In2security, whose directors claim the backing of upwards of 350 information technology professionals, today released a 58-page paper calling for a government-funded development scheme for the industry.
Among eight items on its wish-list are an apprenticeship scheme, training subsidies and an online portal.
Recent data security breaches, which include Work and Income's kiosk security scare, show businesses and the public sector are struggling to cope with the demands of a connected-by-default" society, it said.
In2security was established last year by British immigrants Adam and Laura Bell, both of whom emigrated from Britain 18 months ago and work for Auckland IT security firm Lateral Security.
Adam Bell said they decided to do something after the need for such a body was discussed at technology security conference Kiwicon.
"We have got a lot of community and business support. We have had help from Microsoft, and Auckland and Victoria universities have both chipped," Adam Bell said.
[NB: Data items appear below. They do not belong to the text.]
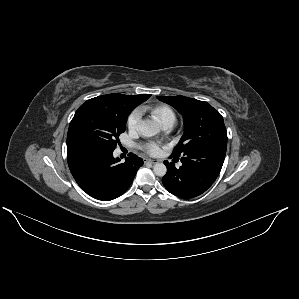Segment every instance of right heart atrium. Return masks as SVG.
Returning a JSON list of instances; mask_svg holds the SVG:
<instances>
[{
	"instance_id": "right-heart-atrium-1",
	"label": "right heart atrium",
	"mask_w": 299,
	"mask_h": 299,
	"mask_svg": "<svg viewBox=\"0 0 299 299\" xmlns=\"http://www.w3.org/2000/svg\"><path fill=\"white\" fill-rule=\"evenodd\" d=\"M142 111L135 109L127 119V127L130 131H136L141 120Z\"/></svg>"
}]
</instances>
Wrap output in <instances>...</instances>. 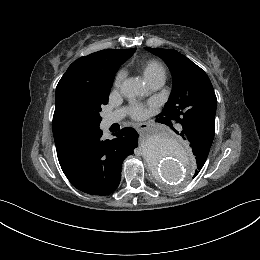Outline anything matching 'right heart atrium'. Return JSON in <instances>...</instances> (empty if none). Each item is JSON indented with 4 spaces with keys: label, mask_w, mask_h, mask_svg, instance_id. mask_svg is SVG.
Instances as JSON below:
<instances>
[{
    "label": "right heart atrium",
    "mask_w": 260,
    "mask_h": 260,
    "mask_svg": "<svg viewBox=\"0 0 260 260\" xmlns=\"http://www.w3.org/2000/svg\"><path fill=\"white\" fill-rule=\"evenodd\" d=\"M126 78V72L121 70L117 73L114 81V87L118 89Z\"/></svg>",
    "instance_id": "right-heart-atrium-1"
}]
</instances>
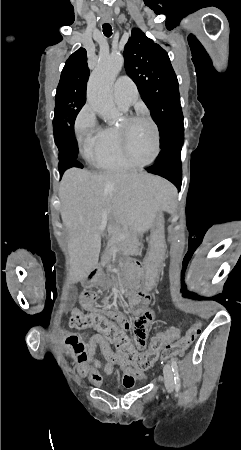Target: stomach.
I'll return each mask as SVG.
<instances>
[{
	"mask_svg": "<svg viewBox=\"0 0 241 450\" xmlns=\"http://www.w3.org/2000/svg\"><path fill=\"white\" fill-rule=\"evenodd\" d=\"M165 251L166 243L163 226L162 222L159 221L151 233L148 252L144 259V280L148 288L153 287L158 278Z\"/></svg>",
	"mask_w": 241,
	"mask_h": 450,
	"instance_id": "stomach-1",
	"label": "stomach"
}]
</instances>
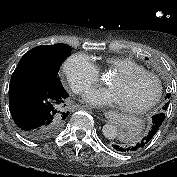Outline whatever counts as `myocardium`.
<instances>
[{"instance_id":"f54148a6","label":"myocardium","mask_w":177,"mask_h":177,"mask_svg":"<svg viewBox=\"0 0 177 177\" xmlns=\"http://www.w3.org/2000/svg\"><path fill=\"white\" fill-rule=\"evenodd\" d=\"M116 76H118L119 78H123V79H131V78H138V77H147L150 78L154 83H155V91L153 93V95L144 103L139 104V105H135V106H125V105H121V108L125 111H129V112H143L148 110L149 108H151L152 106H154L162 93V83L160 81V79L158 78L157 75L146 71V70H142V71H125V72H117L115 73Z\"/></svg>"}]
</instances>
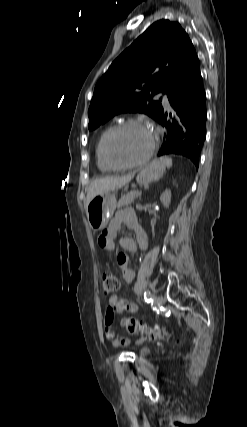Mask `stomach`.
<instances>
[{"mask_svg":"<svg viewBox=\"0 0 247 427\" xmlns=\"http://www.w3.org/2000/svg\"><path fill=\"white\" fill-rule=\"evenodd\" d=\"M164 171L165 166L155 161L139 172L137 182L144 185L153 182L157 180ZM116 206V196L115 193L111 191H106L95 196L86 208L90 228L94 231L105 228Z\"/></svg>","mask_w":247,"mask_h":427,"instance_id":"stomach-1","label":"stomach"}]
</instances>
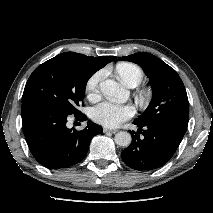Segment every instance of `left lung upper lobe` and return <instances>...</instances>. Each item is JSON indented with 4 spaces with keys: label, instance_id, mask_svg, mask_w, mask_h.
Wrapping results in <instances>:
<instances>
[{
    "label": "left lung upper lobe",
    "instance_id": "left-lung-upper-lobe-1",
    "mask_svg": "<svg viewBox=\"0 0 213 213\" xmlns=\"http://www.w3.org/2000/svg\"><path fill=\"white\" fill-rule=\"evenodd\" d=\"M119 60L140 65L149 76L152 87V100L135 121L140 124L169 122L187 128L188 97L178 73L161 59L146 52L120 57Z\"/></svg>",
    "mask_w": 213,
    "mask_h": 213
}]
</instances>
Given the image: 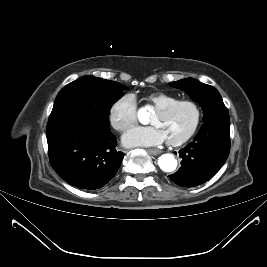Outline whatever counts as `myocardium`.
<instances>
[{"label":"myocardium","instance_id":"f54148a6","mask_svg":"<svg viewBox=\"0 0 267 267\" xmlns=\"http://www.w3.org/2000/svg\"><path fill=\"white\" fill-rule=\"evenodd\" d=\"M181 105H190L193 108L195 112L194 122L192 126L190 127V129L187 131V133L184 134L182 137L175 139V140H167V144L170 146H179L187 142L196 133L200 125L201 119H202V111H201L199 104L190 99L177 100L175 102H172L170 104H167L163 107L156 109V112L159 114H167L171 112L173 109H175L176 107L181 106Z\"/></svg>","mask_w":267,"mask_h":267}]
</instances>
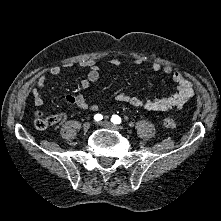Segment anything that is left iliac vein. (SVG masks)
Returning <instances> with one entry per match:
<instances>
[{
    "instance_id": "left-iliac-vein-1",
    "label": "left iliac vein",
    "mask_w": 221,
    "mask_h": 221,
    "mask_svg": "<svg viewBox=\"0 0 221 221\" xmlns=\"http://www.w3.org/2000/svg\"><path fill=\"white\" fill-rule=\"evenodd\" d=\"M99 125L102 126L103 128L109 129V130H114V131L120 130V128L117 125L107 122V121L99 122Z\"/></svg>"
}]
</instances>
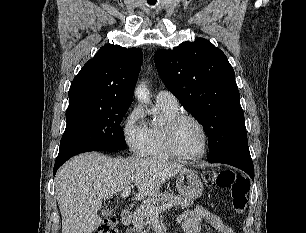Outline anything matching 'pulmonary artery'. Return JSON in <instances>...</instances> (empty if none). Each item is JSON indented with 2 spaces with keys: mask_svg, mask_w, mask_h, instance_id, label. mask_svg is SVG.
Returning <instances> with one entry per match:
<instances>
[{
  "mask_svg": "<svg viewBox=\"0 0 306 233\" xmlns=\"http://www.w3.org/2000/svg\"><path fill=\"white\" fill-rule=\"evenodd\" d=\"M157 104L165 105L171 108H178L177 98L167 90H161L156 94Z\"/></svg>",
  "mask_w": 306,
  "mask_h": 233,
  "instance_id": "1",
  "label": "pulmonary artery"
}]
</instances>
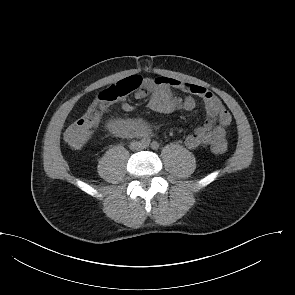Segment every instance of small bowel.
Segmentation results:
<instances>
[{"instance_id": "obj_1", "label": "small bowel", "mask_w": 295, "mask_h": 295, "mask_svg": "<svg viewBox=\"0 0 295 295\" xmlns=\"http://www.w3.org/2000/svg\"><path fill=\"white\" fill-rule=\"evenodd\" d=\"M173 90L182 91L187 96L181 99ZM146 96H149V109L165 115L179 110H193L200 99L204 104L207 118L202 125L186 136V146L195 149L226 142L227 128L232 121L231 114L219 97L207 88L177 78L158 76L143 79L141 88L135 93L136 99ZM121 107L126 112L133 110L129 102H123ZM111 129L123 137L141 136L148 132L147 125L140 119L115 120L111 123Z\"/></svg>"}]
</instances>
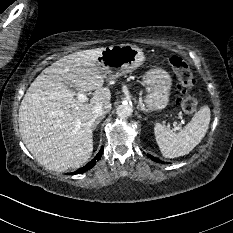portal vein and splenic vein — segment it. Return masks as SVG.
<instances>
[{"mask_svg":"<svg viewBox=\"0 0 233 233\" xmlns=\"http://www.w3.org/2000/svg\"><path fill=\"white\" fill-rule=\"evenodd\" d=\"M77 98L80 102H86L88 100L87 96L84 93H78ZM175 130H179V127H175Z\"/></svg>","mask_w":233,"mask_h":233,"instance_id":"portal-vein-and-splenic-vein-1","label":"portal vein and splenic vein"}]
</instances>
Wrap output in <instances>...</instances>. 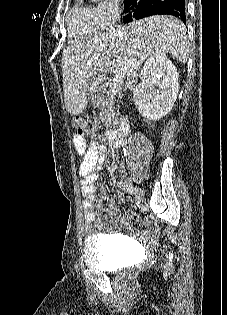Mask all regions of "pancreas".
<instances>
[{"label": "pancreas", "instance_id": "cf45deb5", "mask_svg": "<svg viewBox=\"0 0 227 315\" xmlns=\"http://www.w3.org/2000/svg\"><path fill=\"white\" fill-rule=\"evenodd\" d=\"M100 109H101L100 119L104 123V126L106 128H109L114 120L112 109V97L109 94H106L105 98L101 102Z\"/></svg>", "mask_w": 227, "mask_h": 315}]
</instances>
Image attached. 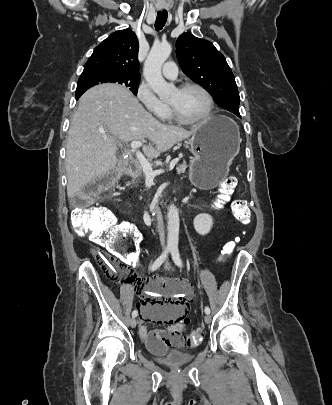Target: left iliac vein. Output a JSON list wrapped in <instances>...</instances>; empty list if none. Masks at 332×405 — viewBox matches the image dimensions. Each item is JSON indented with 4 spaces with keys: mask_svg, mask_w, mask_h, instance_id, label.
Returning <instances> with one entry per match:
<instances>
[{
    "mask_svg": "<svg viewBox=\"0 0 332 405\" xmlns=\"http://www.w3.org/2000/svg\"><path fill=\"white\" fill-rule=\"evenodd\" d=\"M164 268L167 269V270L170 269V265H169L168 261H166ZM204 321H205V323H207V324L210 323V322H211V316H210L209 314H206V315L204 316Z\"/></svg>",
    "mask_w": 332,
    "mask_h": 405,
    "instance_id": "1",
    "label": "left iliac vein"
}]
</instances>
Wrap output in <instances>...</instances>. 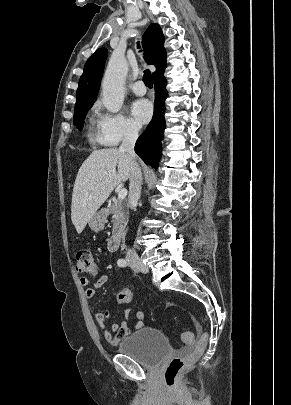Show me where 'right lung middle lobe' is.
Segmentation results:
<instances>
[{"label":"right lung middle lobe","mask_w":291,"mask_h":405,"mask_svg":"<svg viewBox=\"0 0 291 405\" xmlns=\"http://www.w3.org/2000/svg\"><path fill=\"white\" fill-rule=\"evenodd\" d=\"M90 108H86V109H82L79 111H75L74 112V125L81 130L83 128V124H84V118L86 117V114L88 112Z\"/></svg>","instance_id":"dd1d6c3e"}]
</instances>
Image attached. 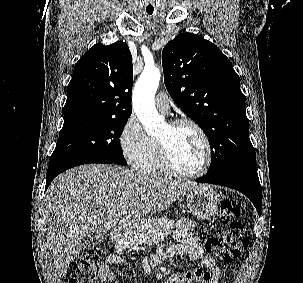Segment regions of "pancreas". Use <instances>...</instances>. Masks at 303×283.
Instances as JSON below:
<instances>
[{"label":"pancreas","mask_w":303,"mask_h":283,"mask_svg":"<svg viewBox=\"0 0 303 283\" xmlns=\"http://www.w3.org/2000/svg\"><path fill=\"white\" fill-rule=\"evenodd\" d=\"M174 228V221L168 218L147 220L127 228L126 233L118 242L121 250L136 249L141 244L157 243L167 238Z\"/></svg>","instance_id":"obj_1"}]
</instances>
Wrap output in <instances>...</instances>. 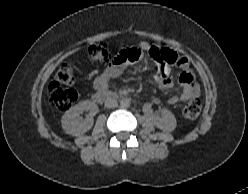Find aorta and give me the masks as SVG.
<instances>
[{
	"label": "aorta",
	"mask_w": 248,
	"mask_h": 194,
	"mask_svg": "<svg viewBox=\"0 0 248 194\" xmlns=\"http://www.w3.org/2000/svg\"><path fill=\"white\" fill-rule=\"evenodd\" d=\"M120 106L122 108H128L130 106V99L124 98L120 101Z\"/></svg>",
	"instance_id": "762f6f07"
}]
</instances>
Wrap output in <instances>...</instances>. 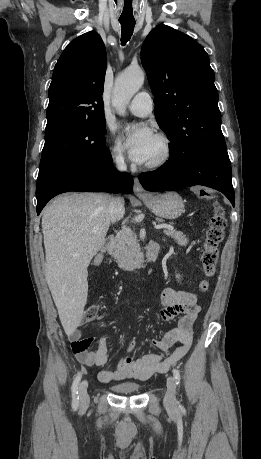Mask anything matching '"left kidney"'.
Here are the masks:
<instances>
[{
	"label": "left kidney",
	"mask_w": 261,
	"mask_h": 459,
	"mask_svg": "<svg viewBox=\"0 0 261 459\" xmlns=\"http://www.w3.org/2000/svg\"><path fill=\"white\" fill-rule=\"evenodd\" d=\"M176 277H177V278H179L180 276H179V275H177Z\"/></svg>",
	"instance_id": "5707ae66"
}]
</instances>
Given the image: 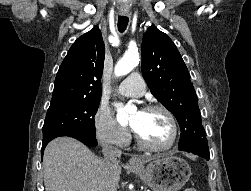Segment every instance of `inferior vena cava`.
I'll return each instance as SVG.
<instances>
[{
  "mask_svg": "<svg viewBox=\"0 0 251 191\" xmlns=\"http://www.w3.org/2000/svg\"><path fill=\"white\" fill-rule=\"evenodd\" d=\"M103 157L107 163L110 165H118L121 157V149H117L114 145H109V143H104L102 149Z\"/></svg>",
  "mask_w": 251,
  "mask_h": 191,
  "instance_id": "602c4592",
  "label": "inferior vena cava"
}]
</instances>
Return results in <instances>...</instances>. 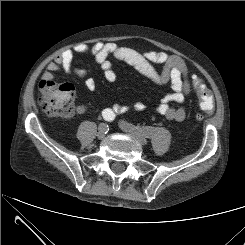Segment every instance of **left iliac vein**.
Here are the masks:
<instances>
[{"label":"left iliac vein","mask_w":245,"mask_h":245,"mask_svg":"<svg viewBox=\"0 0 245 245\" xmlns=\"http://www.w3.org/2000/svg\"><path fill=\"white\" fill-rule=\"evenodd\" d=\"M121 128L123 131H125L126 133H129L134 138H136L140 144H142V145L147 144V139L145 138V136L140 134L134 127H129V126L125 125L124 123H122Z\"/></svg>","instance_id":"left-iliac-vein-1"}]
</instances>
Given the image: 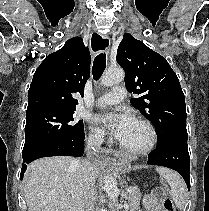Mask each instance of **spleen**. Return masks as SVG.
Masks as SVG:
<instances>
[{
    "instance_id": "3e777b00",
    "label": "spleen",
    "mask_w": 209,
    "mask_h": 211,
    "mask_svg": "<svg viewBox=\"0 0 209 211\" xmlns=\"http://www.w3.org/2000/svg\"><path fill=\"white\" fill-rule=\"evenodd\" d=\"M156 170L168 182L171 188V197L177 208L183 209L187 201V188L183 179L168 168L157 167Z\"/></svg>"
}]
</instances>
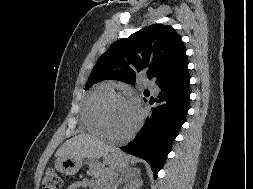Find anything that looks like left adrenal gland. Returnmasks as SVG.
Wrapping results in <instances>:
<instances>
[{
  "label": "left adrenal gland",
  "instance_id": "obj_1",
  "mask_svg": "<svg viewBox=\"0 0 253 189\" xmlns=\"http://www.w3.org/2000/svg\"><path fill=\"white\" fill-rule=\"evenodd\" d=\"M122 176L123 175H121V178L119 179V181L114 185V189H116L119 182L122 181ZM137 176H140V169H134V170L130 169L125 175V178H132V177H137Z\"/></svg>",
  "mask_w": 253,
  "mask_h": 189
}]
</instances>
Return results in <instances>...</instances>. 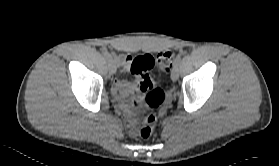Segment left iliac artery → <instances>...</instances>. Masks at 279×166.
<instances>
[{"label":"left iliac artery","instance_id":"1","mask_svg":"<svg viewBox=\"0 0 279 166\" xmlns=\"http://www.w3.org/2000/svg\"><path fill=\"white\" fill-rule=\"evenodd\" d=\"M181 60V56L178 57V59L175 61L174 66L179 65Z\"/></svg>","mask_w":279,"mask_h":166}]
</instances>
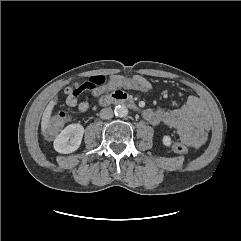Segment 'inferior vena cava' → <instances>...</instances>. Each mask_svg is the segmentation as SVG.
<instances>
[{"label":"inferior vena cava","mask_w":241,"mask_h":241,"mask_svg":"<svg viewBox=\"0 0 241 241\" xmlns=\"http://www.w3.org/2000/svg\"><path fill=\"white\" fill-rule=\"evenodd\" d=\"M113 117V110L111 108H104L100 111V118L103 120L111 119Z\"/></svg>","instance_id":"obj_1"}]
</instances>
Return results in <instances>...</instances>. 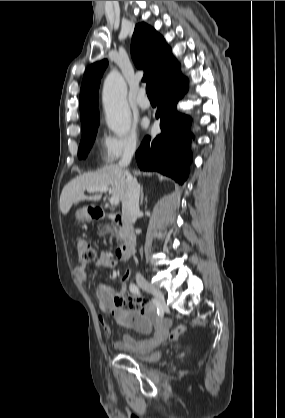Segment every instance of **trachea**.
<instances>
[{"instance_id": "obj_1", "label": "trachea", "mask_w": 285, "mask_h": 418, "mask_svg": "<svg viewBox=\"0 0 285 418\" xmlns=\"http://www.w3.org/2000/svg\"><path fill=\"white\" fill-rule=\"evenodd\" d=\"M146 92L149 98H157V93L154 87V84L151 82H148L146 85Z\"/></svg>"}]
</instances>
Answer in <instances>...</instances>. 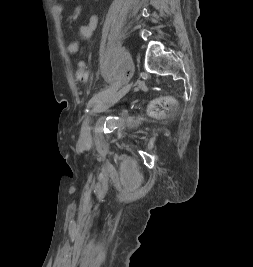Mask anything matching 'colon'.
<instances>
[{
  "label": "colon",
  "mask_w": 253,
  "mask_h": 267,
  "mask_svg": "<svg viewBox=\"0 0 253 267\" xmlns=\"http://www.w3.org/2000/svg\"><path fill=\"white\" fill-rule=\"evenodd\" d=\"M76 78L79 81H85L88 77L87 68L84 63H79L76 68ZM175 107V101L172 98H162L153 102L151 108L155 113H167L173 110Z\"/></svg>",
  "instance_id": "5ec220e1"
}]
</instances>
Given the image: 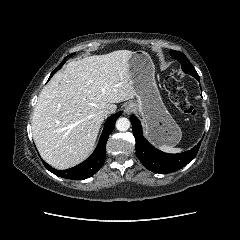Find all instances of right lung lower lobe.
Listing matches in <instances>:
<instances>
[{
    "mask_svg": "<svg viewBox=\"0 0 240 240\" xmlns=\"http://www.w3.org/2000/svg\"><path fill=\"white\" fill-rule=\"evenodd\" d=\"M52 77V76H51ZM122 112H117L116 114L110 116L105 123L103 132L101 134L99 143L93 152V154L86 159L81 164L67 169V170H56L49 166L46 162L42 161L44 166L54 173L55 175L63 178L74 179V180H83L89 177H92L98 170L102 167L105 156H106V142L109 138L110 133L114 129V125L118 117Z\"/></svg>",
    "mask_w": 240,
    "mask_h": 240,
    "instance_id": "1",
    "label": "right lung lower lobe"
}]
</instances>
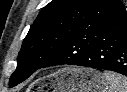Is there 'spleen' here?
Returning a JSON list of instances; mask_svg holds the SVG:
<instances>
[{
	"instance_id": "obj_1",
	"label": "spleen",
	"mask_w": 127,
	"mask_h": 92,
	"mask_svg": "<svg viewBox=\"0 0 127 92\" xmlns=\"http://www.w3.org/2000/svg\"><path fill=\"white\" fill-rule=\"evenodd\" d=\"M103 76L109 85L104 92H127V77L111 71H105Z\"/></svg>"
}]
</instances>
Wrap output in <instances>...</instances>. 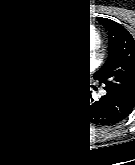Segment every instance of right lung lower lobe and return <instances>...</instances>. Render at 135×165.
Returning <instances> with one entry per match:
<instances>
[{
	"label": "right lung lower lobe",
	"instance_id": "right-lung-lower-lobe-1",
	"mask_svg": "<svg viewBox=\"0 0 135 165\" xmlns=\"http://www.w3.org/2000/svg\"><path fill=\"white\" fill-rule=\"evenodd\" d=\"M57 82L36 84L28 79L0 80V123L35 127L49 114Z\"/></svg>",
	"mask_w": 135,
	"mask_h": 165
}]
</instances>
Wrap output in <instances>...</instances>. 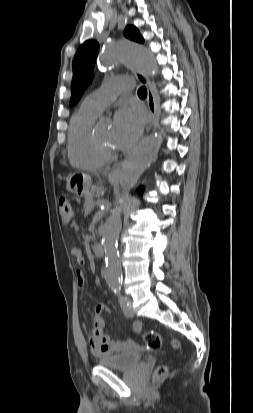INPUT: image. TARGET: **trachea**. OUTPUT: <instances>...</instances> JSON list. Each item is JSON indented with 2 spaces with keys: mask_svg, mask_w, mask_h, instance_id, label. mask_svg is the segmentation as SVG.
Returning <instances> with one entry per match:
<instances>
[{
  "mask_svg": "<svg viewBox=\"0 0 253 413\" xmlns=\"http://www.w3.org/2000/svg\"><path fill=\"white\" fill-rule=\"evenodd\" d=\"M138 95H139V96H147V89H146V87H141V88L138 90Z\"/></svg>",
  "mask_w": 253,
  "mask_h": 413,
  "instance_id": "1",
  "label": "trachea"
}]
</instances>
Some security firms including Lateral had also contributed.
New Zealand had the chance to become a "global leader in the strategic development of information security professionals", their report said. "The days of 'learning by doing' and 'she'll be right' in systems security are over."
Labour communications spokeswoman Clare Curran last week introduced a private member's bill that would establish a "special commission of inquiry" into the Work and Income security lapse and "any other" similar breaches involving personal information stored by government agencies.
Curran hoped the bill might gets its first reading before Christmas after it was selected in a ballot and said she would be writing to other parties to seek their support.